Perché alla fine, inutile stare a nascondersi, se inizi a vendere (o svendere?) i tuoi pezzi migliori diventa quasi fisiologico cominciare a vedere fantasmi anche dove non esistono. Parte Hakimi – lì c’era bisogno di monetizzare, inutile raccontarsi altre verità -, parte Lukaku – quindici milioni di buoni motivi per tornare a Londra, là dove giovanissimo era stato messo da parte come un calciatore qualunque, venduto alla velocità della luce all’Everton e, perché no, centoquindici milioni di motivi (con o senza bonus?) per tornare a far respirare le casse nerazzurre -, di conseguenza chiunque è sul mercato e qualunque voce, anche la più infondata, diventa mammamia stanno smontando il giocattolo.
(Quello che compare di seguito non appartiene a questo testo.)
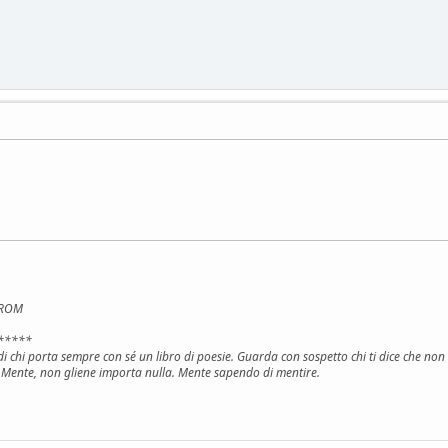
e ROM
*****
i di chi porta sempre con sé un libro di poesie. Guarda con sospetto chi ti dice che no
 Mente, non gliene importa nulla. Mente sapendo di mentire.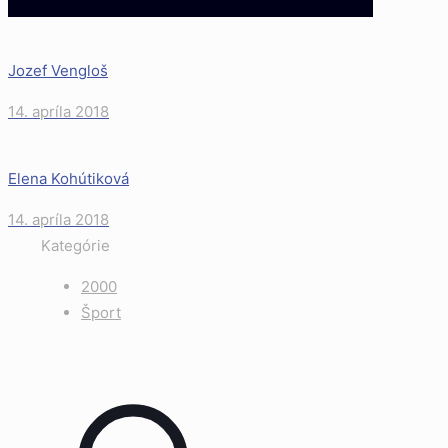
Jozef Vengloš
14. apríla 2018
Elena Kohútiková
14. apríla 2018
Kategórie
2000
Šport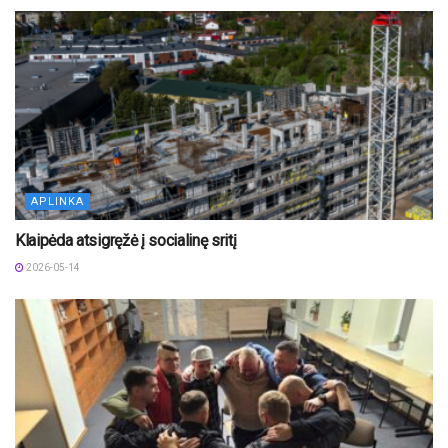
APLINKA
Klaipėda atsigręžė į socialinę sritį
2026-05-14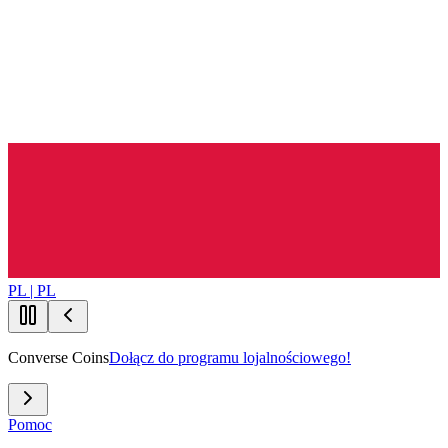
PL | PL
Converse Coins
Dołącz do programu lojalnościowego!
Pomoc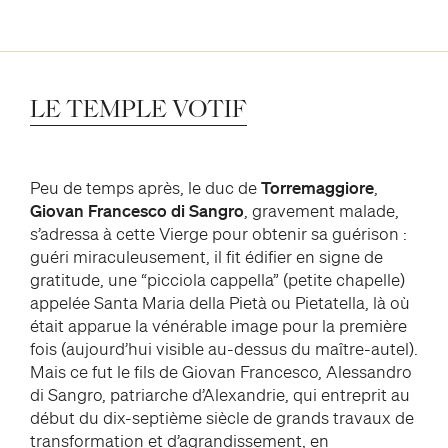
LE
TEMPLE
VOTIF
Peu de temps après, le duc de
Torremaggiore
,
Giovan Francesco di Sangro
, gravement malade,
s’adressa à cette Vierge pour obtenir sa guérison :
guéri miraculeusement, il fit édifier en signe de
gratitude, une “picciola cappella” (petite chapelle)
appelée Santa Maria della Pietà ou Pietatella, là où
était apparue la vénérable image pour la première
fois (aujourd’hui visible au-dessus du maître-autel).
Mais ce fut le fils de Giovan Francesco, Alessandro
di Sangro, patriarche d’Alexandrie, qui entreprit au
début du dix-septième siècle de grands travaux de
transformation et d’agrandissement, en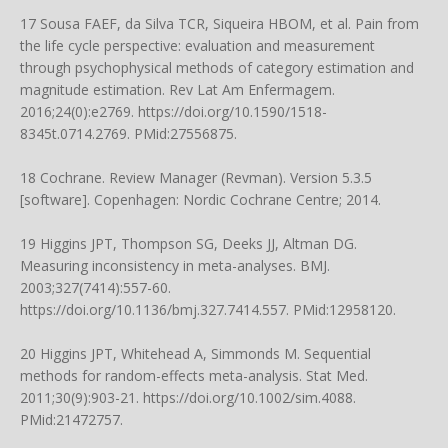
17 Sousa FAEF, da Silva TCR, Siqueira HBOM, et al. Pain from
the life cycle perspective: evaluation and measurement
through psychophysical methods of category estimation and
magnitude estimation. Rev Lat Am Enfermagem.
2016;24(0):e2769.
https://doi.org/10.1590/1518-
8345t.0714.2769
. PMid:27556875.
18 Cochrane. Review Manager (Revman). Version 5.3.5
[software]. Copenhagen: Nordic Cochrane Centre; 2014.
19 Higgins JPT, Thompson SG, Deeks JJ, Altman DG.
Measuring inconsistency in meta-analyses. BMJ.
2003;327(7414):557-60.
https://doi.org/10.1136/bmj.327.7414.557
. PMid:12958120.
20 Higgins JPT, Whitehead A, Simmonds M. Sequential
methods for random-effects meta-analysis. Stat Med.
2011;30(9):903-21.
https://doi.org/10.1002/sim.4088
.
PMid:21472757.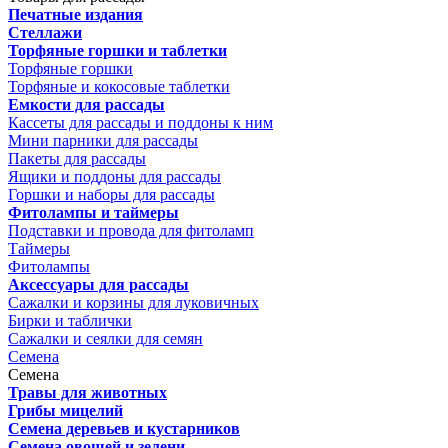
Печатные издания
Стеллажи
Торфяные горшки и таблетки
Торфяные горшки
Торфяные и кокосовые таблетки
Емкости для рассады
Кассеты для рассады и поддоны к ним
Мини парники для рассады
Пакеты для рассады
Ящики и поддоны для рассады
Горшки и наборы для рассады
Фитолампы и таймеры
Подставки и провода для фитоламп
Таймеры
Фитолампы
Аксессуары для рассады
Сажалки и корзины для луковичных
Бирки и таблички
Сажалки и сеялки для семян
Семена
Семена
Травы для животных
Грибы мицелий
Семена деревьев и кустарников
Семена овощей и зелени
Insomma, in una finestra di mercato stile calma piatta ci pensa l’Inter a rendere interessante l’inizio di un agosto canicolare. Che poi non si capisce per quale ragione anche quando gli stessi diretti interessati smentiscono – leggasi ad esempio Lautaro che di andare al Tottenham o all’Arsenal per giocare nell’Europa meno importante, con tutto il rispetto e l’affetto, non ha la minima intenzione – qualcuno è comunque convinto che ciò non sia vero e che l’argentino partirà lo stesso. Perché così dev’essere. Ora per Marotta e Ausilio inizia la parte difficile: sostituire chi ha lasciato. Con quanti soldi, esattamente, ancora non si sa. In viale della Liberazione è attesa l’ennesima settimana di passione pallonara.

Ma, nella fantomatica griglia di partenza del campionato, come si collocherebbero a oggi le cosiddette “big”? Beh, viste le due cessioni pesanti, l’Inter parte sì in prima fila, ma accanto alla Juventus che diventa, inevitabilmente, la grande favorita. Pur senza colpi apocalittici, pur senza il grande nome scelto ad hoc per ravvivare le fantasie della tifoseria, Madama ha mantenuto l’ossatura preesistente aggiungendo, casomai, proprio l’uomo giusto al posto giusto: Max da Livorno. Ora, personalmente non sono un fautore dei ritorni in pompa magna: Sacchi, Capello, lo stesso Mancini all’Inter, tutti allenatori di personalità con in comune un ritorno nelle squadre dove avevano vinto o stravinto, poco fortunato quando proprio non all’altezza.

Forse, però, il discorso per Allegri potrebbe essere differente. La Juventus non si è espressa, nello scorso campionato, rispettando la rosa a disposizione. Non mancano i giocatori, ai bianconeri: semmai mancano certezze, sicurezze, forse anche capacità, tra virgolette, di stare in campo. In questo la presenza di Allegri in panchina è molto più di una semplice garanzia.

L’Atalanta rimane necessariamente collocata nelle zone alte, altissime, della griglia. Gasperini ha a disposizione ragazzi che conoscono alla perfezione i movimenti chiesti dal tecnico. L’innesto di Musso e Demiral al posto di Gollini e Romero non stravolge minimamente i meccanismi orobici. La continuità premia nel pallone, la Dea sarà la scheggia impazzita nella corsa al titolo.

Milan e Napoli inseguono. I partenopei potranno contare su un totem, un talismano che difficilmente buca l’annata: Luciano Spalletti. La zona Champions, per lui, non è un optional da raggiungere, casomai il suo alveo naturale. Ecco perché, completando la seconda fila, vedo i partenopei un filo davanti ai rossoneri, rimasti praticamente gli stessi della passata stagione fatta eccezione per il primo cambio di Ibra, Giroud, e il portiere, interessante assai ma non Donnarumma.

A proposito di Donnarumma: il PSG metterà sotto contratto anche Messi, completando un mercato maestoso, figlio del calcio tanto caro a Ceferin, quello della gente.
Che tristezza.

Roma e Lazio, nel frattempo, restano un pizzico distanti dalla vetta. Dovranno essere nuovi innesti, uniti alle capacità indiscutibili dei loro tecnici, a permettere alle capitoline il salto di qualità. Ma il mercato, ricordiamolo, termina a fine agosto: e manca una vita.